The kid in the photo looked like he was holding so many chips on his shoulder he had to jut it forward to hold them up. He looked like he might sag under their weight. The stubble on his face looked like defiance and the open shirt collar looked like a dare. It was his eyes that made Phil lean back on the metal table behind him, made him think of the brother who Phil knew helped stack those chips, helped build the walls the Clint in the photo wore like a fortress around him. Clint’s eyes were empty, cold, and hard. They were filled with weariness, exhaustion, and resignation. They were waiting for whatever shit the world was inevitably going to throw at him next.
Phil looked up, and Barney had leaned back in his chair, staring at the glass. Phil saw Clint’s young, exhausted eyes staring at him, waiting for him to make a move, to throw the inevitable shit at him. Phil and Fury had two choices: they could disappear Barney Barton forever, just take care of it without Clint’s knowledge or input. Clint wouldn’t have demons unboxed and Barney might not deserve much more than quiet removal from the outside world; or they could get Clint involved and try and find a way to get Barney out of the trouble he was in.
Barney carried a photo of his little brother twenty years later, and clearly pulled it out to look at an awful lot, and he sat in that room just waiting for what was going to get hurled his way.
Phil took a deep breath, picked up his phone, and called Clint. A while later, Phil could have sworn he saw, as Barney gripped Clint in a tight embrace, a flicker of hope in his empty eyes, and it looked awfully familiar to Phil.

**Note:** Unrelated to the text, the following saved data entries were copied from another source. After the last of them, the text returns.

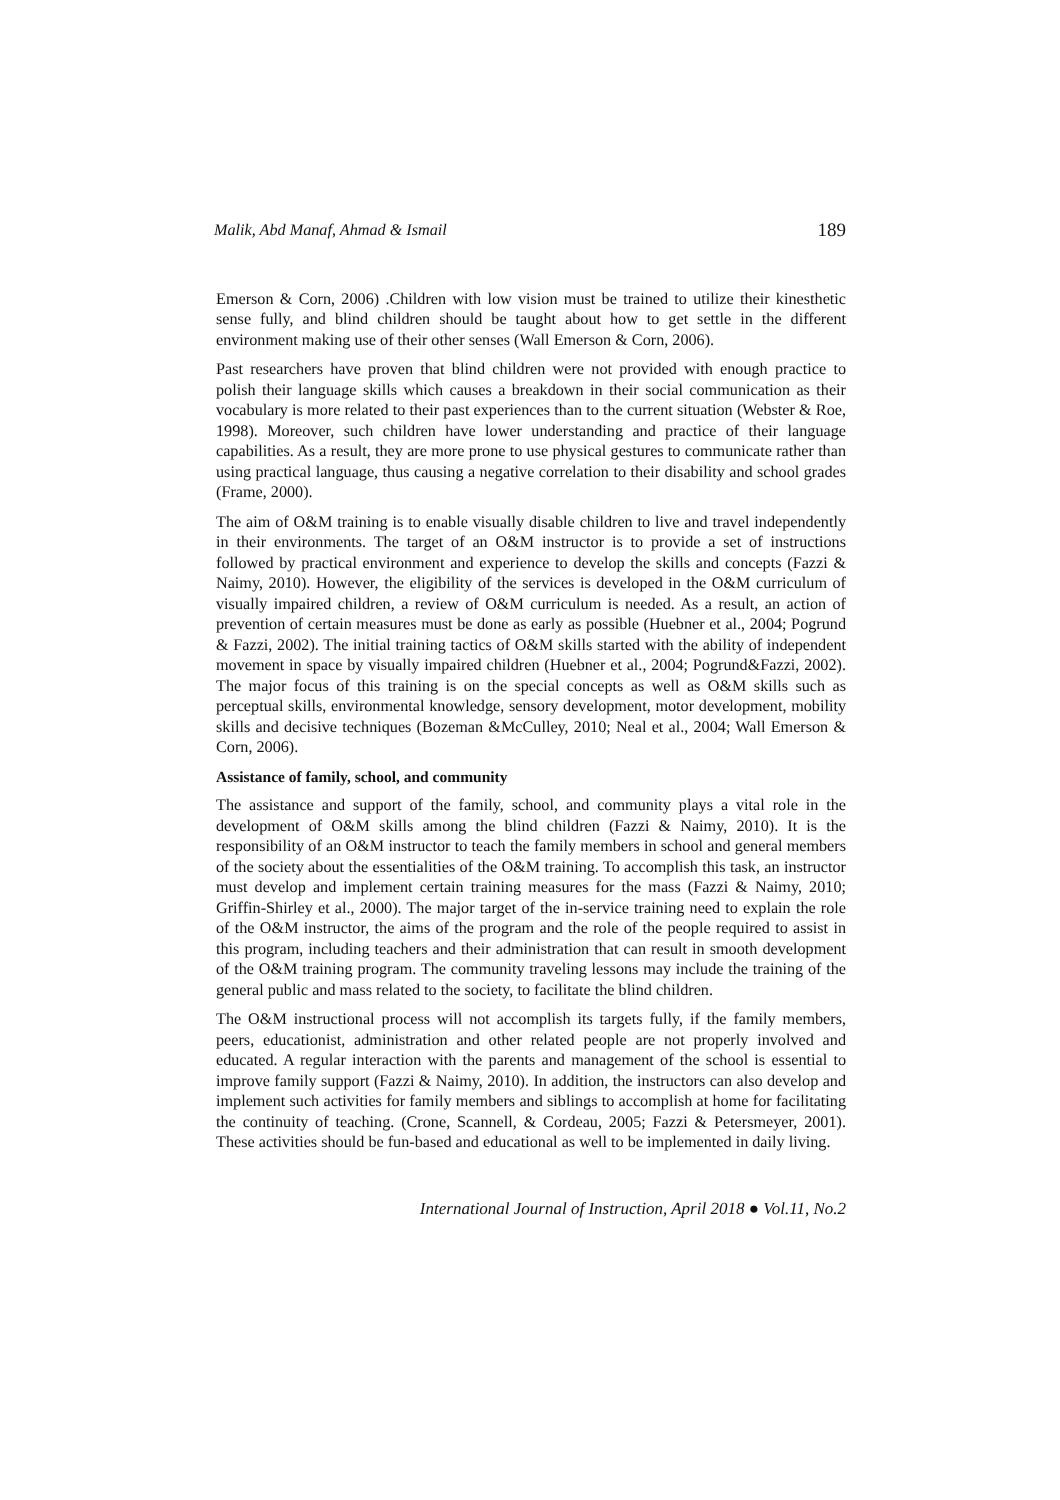Malik, Abd Manaf, Ahmad & Ismail 189
Emerson & Corn, 2006) .Children with low vision must be trained to utilize their kinesthetic sense fully, and blind children should be taught about how to get settle in the different environment making use of their other senses (Wall Emerson & Corn, 2006).
Past researchers have proven that blind children were not provided with enough practice to polish their language skills which causes a breakdown in their social communication as their vocabulary is more related to their past experiences than to the current situation (Webster & Roe, 1998). Moreover, such children have lower understanding and practice of their language capabilities. As a result, they are more prone to use physical gestures to communicate rather than using practical language, thus causing a negative correlation to their disability and school grades (Frame, 2000).
The aim of O&M training is to enable visually disable children to live and travel independently in their environments. The target of an O&M instructor is to provide a set of instructions followed by practical environment and experience to develop the skills and concepts (Fazzi & Naimy, 2010). However, the eligibility of the services is developed in the O&M curriculum of visually impaired children, a review of O&M curriculum is needed. As a result, an action of prevention of certain measures must be done as early as possible (Huebner et al., 2004; Pogrund & Fazzi, 2002). The initial training tactics of O&M skills started with the ability of independent movement in space by visually impaired children (Huebner et al., 2004; Pogrund&Fazzi, 2002). The major focus of this training is on the special concepts as well as O&M skills such as perceptual skills, environmental knowledge, sensory development, motor development, mobility skills and decisive techniques (Bozeman &McCulley, 2010; Neal et al., 2004; Wall Emerson & Corn, 2006).
Assistance of family, school, and community
The assistance and support of the family, school, and community plays a vital role in the development of O&M skills among the blind children (Fazzi & Naimy, 2010). It is the responsibility of an O&M instructor to teach the family members in school and general members of the society about the essentialities of the O&M training. To accomplish this task, an instructor must develop and implement certain training measures for the mass (Fazzi & Naimy, 2010; Griffin-Shirley et al., 2000). The major target of the in-service training need to explain the role of the O&M instructor, the aims of the program and the role of the people required to assist in this program, including teachers and their administration that can result in smooth development of the O&M training program. The community traveling lessons may include the training of the general public and mass related to the society, to facilitate the blind children.
The O&M instructional process will not accomplish its targets fully, if the family members, peers, educationist, administration and other related people are not properly involved and educated. A regular interaction with the parents and management of the school is essential to improve family support (Fazzi & Naimy, 2010). In addition, the instructors can also develop and implement such activities for family members and siblings to accomplish at home for facilitating the continuity of teaching. (Crone, Scannell, & Cordeau, 2005; Fazzi & Petersmeyer, 2001). These activities should be fun-based and educational as well to be implemented in daily living.
International Journal of Instruction, April 2018 ● Vol.11, No.2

Clint loved the smell of coming rain.
It softened the edges of the world for him, settled his heart rate, and made tension seep slowly from his shoulders. He would stand on a sidewalk taking deep breaths and favoring the heavy, clean smell. When the clouds opened, he’d arch into the water, letting it drench him, making no move to get indoors. It felt like purity soaking his clothes and his hair and his skin, and as his clothes slowly got heavier he always made a wish that some of that purity would seep inside and soak away some of the rust he knew had built up inside him over the years and missions. He’d open his mouth only slightly, not enough to draw attention, but enough that rainwater could run across his tongue, and it tasted fresh, like spring. He would hold very still, thinking maybe, if he stood there long enough, it would wash away a tattered corner of his past.